The job is hard though, five hours contact time, in a lot of heat, with preparation on top and school days that run from 6.00 a.m. to 9.30 p.m.  and compulsory planning meetings at weekends.  This does scare me, as I found it pretty intense working in Vietnam with much shorter hours.  The prospect of no down time is challenging, and sensory overload.  Plus in unfamiliar heat, I think  just staying awake for all those hours will feel like running an ultra-marathon at times (not that I’ve ever done one, but I can imagine).  Even if I manage to stay awake, that’s only a pre-requisite for, not a passport to, success.  In Cambodia I’d have to spend at least five hours of that time engaging meaningfully with a class of highly motivated and interactive English Language students.  The set up at Learn4Life  looks demanding, gruelling even.  Then again, it also looks better organised and better supported than my time in Vung Tau – which after all turned out to be very positive, I think all of can do more than we know, it’s about rising to the occasion I suppose.  Others have done it before, why not me?

There is single accommodation with wifi, some meals provided (huge relief, that was hard work in Vietnam) and a small salary.  There is also a cat.  Well there was one a couple of years back, I don’t know if Miffy too had to flee the country following some in-country dispute or other.  Their wishlist for teachers is quite optimistic (extensive TEFL experience and qualifications) but I now know that I do have a currency and credibility from my transferable skills and from my experience at Ba Ria Vung Tau University in Vietnam.  Being English, female, blonde (outwardly at least) and white – though unfair for others better skilled and more highly qualified than me perhaps –  also gives me an advantage.  I fit the stereotype of an English teacher.   It has to be worth a shot.

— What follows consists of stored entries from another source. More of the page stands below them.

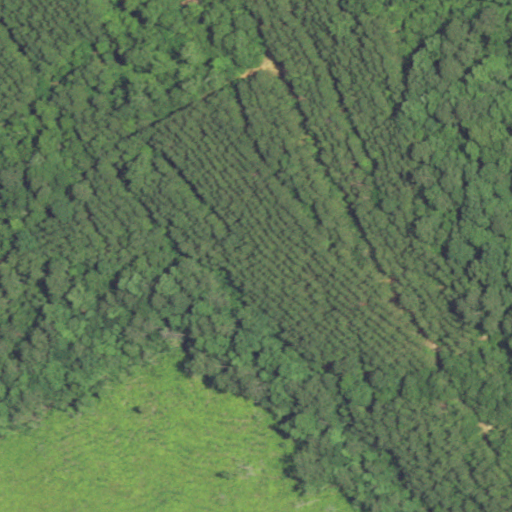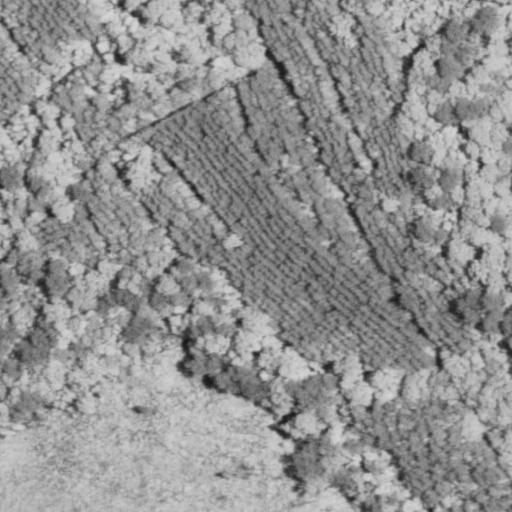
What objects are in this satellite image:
road: (151, 129)
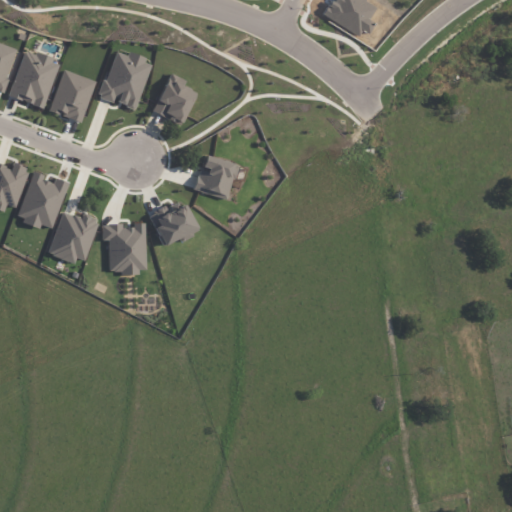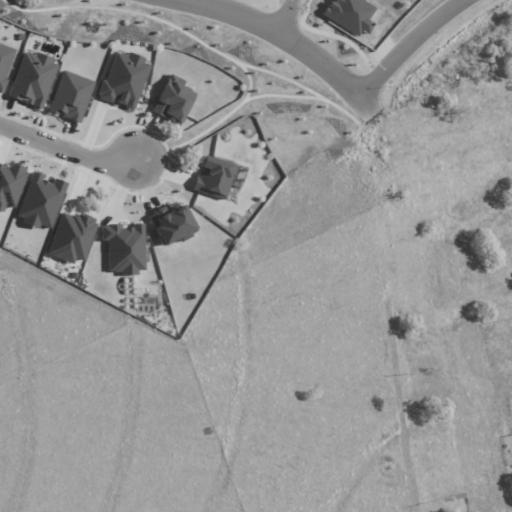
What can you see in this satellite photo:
road: (223, 3)
road: (288, 12)
road: (408, 40)
building: (5, 62)
building: (33, 79)
building: (124, 79)
building: (71, 96)
building: (173, 100)
road: (67, 146)
building: (214, 177)
building: (10, 184)
building: (41, 201)
road: (427, 221)
building: (172, 224)
building: (71, 237)
building: (124, 248)
road: (352, 439)
road: (103, 451)
road: (496, 507)
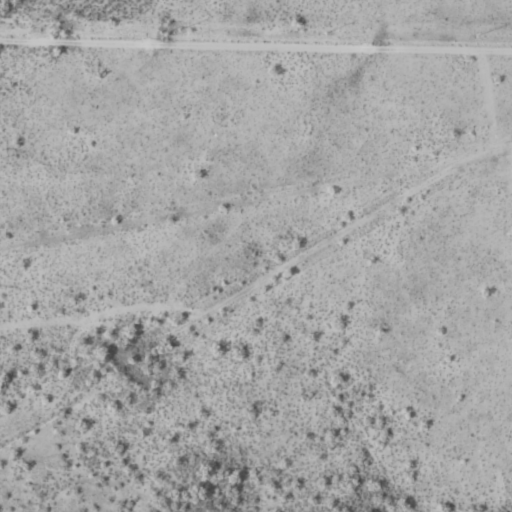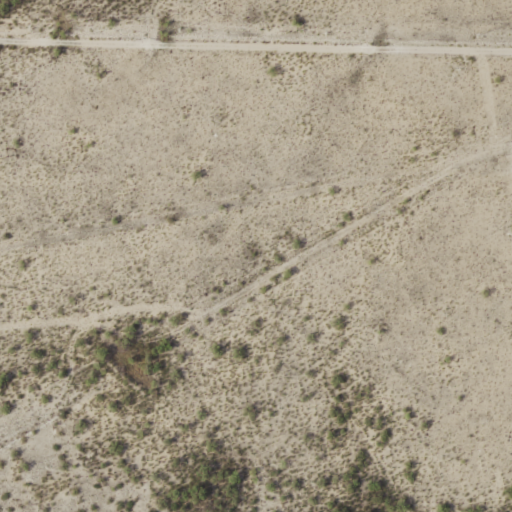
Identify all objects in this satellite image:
road: (255, 194)
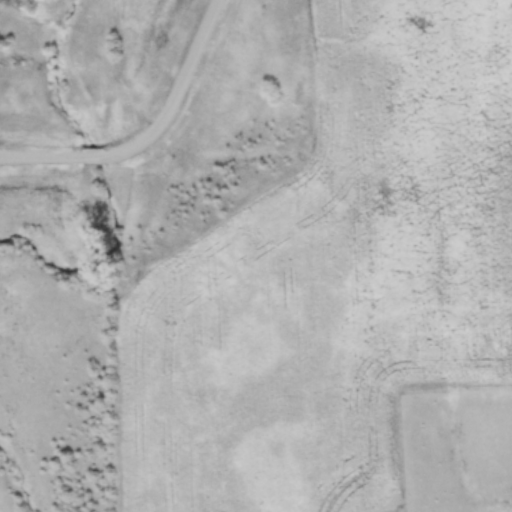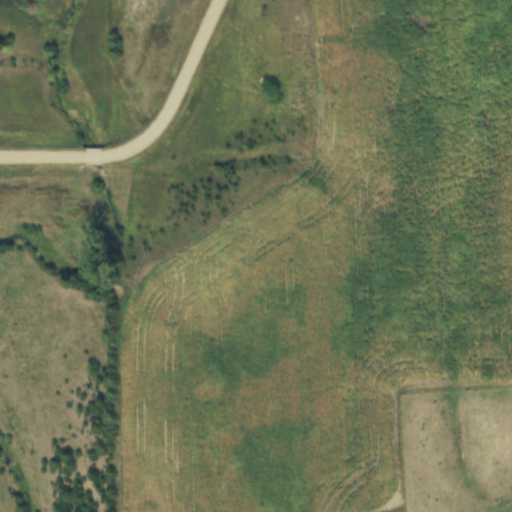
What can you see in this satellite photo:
road: (149, 136)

On the whole, I was sufficiently heartened by what I read and saw to want to follow up.  The classrooms look very much more spacious and cooler than the  cramped boiler rooms of Vietnam, and the class sizes certainly much smaller.  The requirements for teachers are somewhat daunting, but nothing ventured.  I know how to sell myself…  So it was I sent a tentative email a couple of days back, and got a  positive response within hours.  This suggests I meet their criteria at least.

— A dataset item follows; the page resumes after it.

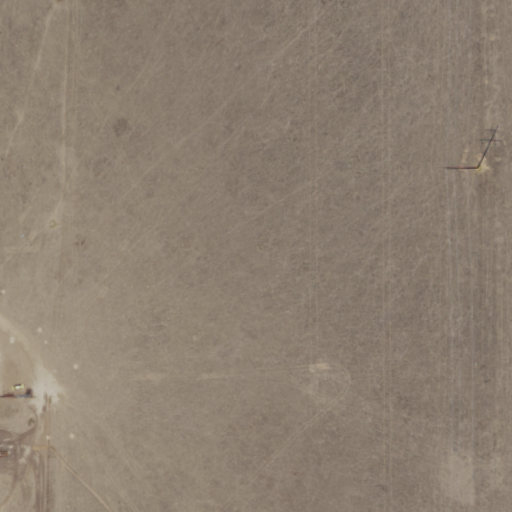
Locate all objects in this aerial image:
power tower: (474, 167)
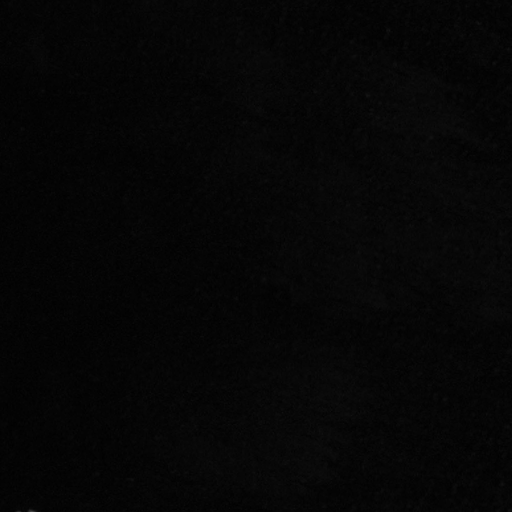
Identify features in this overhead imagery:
river: (256, 13)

We got your email, and very impress with your qualifications

They sound keen.  Now that isn’t the same thing as a promise of acceptance, but it has to be a good start.  So what next?  Turn the enquiry into an application?  This course of action does have a feeling of the inevitable about it already.  I don’t know quite why I’m hesitating.  There will never be a good time to go away, I just need to decide.  If not this opportunity, then what one instead.  One step at a time, just one step.